==== Source extract

# Hunting Quotes



## Suchland4 (Feb 13, 2008)

Hey guys and gals,
Down at our hunting cabin, we want to get a sign made that says "TODAY COULD BE THE HUNT OF YOUR LIFE". Sort of some inspiration to go out on those cold, wet days. I thought while I was at it, I would ask what some of your favorite hunting quotes are. If I get enough good ones, maybe I'll figure out how to get them in the cabin somewhere.


----------



## supercanoe (Jun 12, 2006)

"you should of been here yesterday"


----------



## ltfd596 (Apr 15, 2005)

My dad used to alwsys say "I guarantee you're not going to see anyting unless you leave the house."

Makes sense!


----------



## Lewis (Apr 5, 2004)

Expect the unexpected.


----------



## Suchland33 (Feb 13, 2008)

ltfd596 said:


> My dad used to alwsys say "I guarantee you're not going to see anyting unless you leave the house."
> 
> Makes sense!


This is so true, just wish it was the dang easy!


----------



## wave warrior (Oct 2, 2005)

"HUNT LIKE YA' GOT A PAIR''
or not hunting but...
"he cleans FISH...why not the CABIN"


----------



## Hetfieldinn (May 17, 2004)

vegetarian- old indian word for terrible hunter


----------



## Hetfieldinn (May 17, 2004)

Lewis said:


> Expect the unexpected.



If you do, then it ain't.


----------



## jeffmo (Apr 7, 2004)

i didn't wanna shoot that damn deer but he pulled a knife on me!


----------



## Snackmans Dad (May 2, 2007)

No really I was just checking my eyelids for holes.


----------



## jeffmo (Apr 7, 2004)

i hear this about 50 times every deer gun week:
how come all the young guys are always piling into the sitters truck??????

========
==== Information provided

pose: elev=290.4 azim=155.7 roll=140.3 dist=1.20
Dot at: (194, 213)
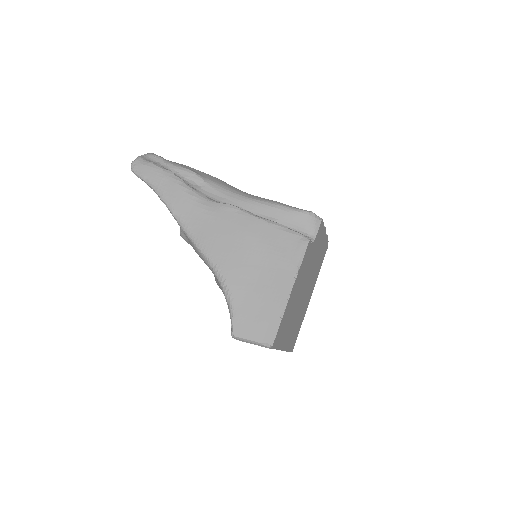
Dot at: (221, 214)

========

_Task goal_.
Carry on the forum thread of favorite hunting quotes from the point at which it stops. The listing has no connection to the hunting-quotes thread.

_Result of this exercise_.
----------



## bobk (Apr 30, 2004)

"you can't kill em in bed" It's been used several times during gun season. 
Bob


----------



## Bassnpro1 (Apr 6, 2004)

not necessarily good advice but I have heard it and seen it:

"You can't kill them without putting lead in the air"


----------



## Darwin (Apr 12, 2004)

"I swear I saw the biggest buck ever last night but I could not get a shot!"


----------



## Suchland33 (Feb 13, 2008)

"You will never get this la la la la la"


----------



## steelmagoo (Apr 13, 2004)

My idea of fast food is a mallard. 
Ted Nugent


----------



## Bassnpro1 (Apr 6, 2004)

Suchland33 said:


> "You will never get this la la la la la"


 
hahaha that is good. My friends and I are always quoting that!


----------



## Header (Apr 14, 2004)

5:30 alarm - I'm still drunk, wait till 10.


----------



## WEBFOOTII (Jun 20, 2007)

I think I see the berkshire pig ass  floatin by


----------



## Captain Kevin (Jun 24, 2006)

Get in the stand. You can sleep after your dead!


----------



## GOTEM' (Apr 1, 2007)

During gun season my uncle will always say: *"If it's brown it's down"*
and if you let one go by, you'll catch all hell for it. I did this year and I got a earfull.He says I'm a Sportsman and he's a killer.


----------



## T-180 (Oct 18, 2005)

How about one of my dad's favorites regarding "if" ......... "If the dog hadn't stopped to $hit, he'd caught the rabbit" !!


----------



## icefisherman4life (Aug 5, 2007)

dont be afraid to throw the lead. workers at winchester are counting on you.


----------



## MAKtackle (Mar 29, 2005)

Did you leave paper in the "chitter"?


----------



## oucat (Aug 18, 2005)

You always have to "keep your eyes peeled."


----------



## One Legged Josh (Jan 27, 2008)

Stack 'em up like firewood!


----------



## squid_1 (Jun 2, 2005)

Heres the ones that always seems to do us in. "While your in there get me one and shuffle up and deal" Must be inspirational too because we go back year after year.


----------



## Procraftboats21 (Apr 6, 2004)

"nothin like a good ground swat"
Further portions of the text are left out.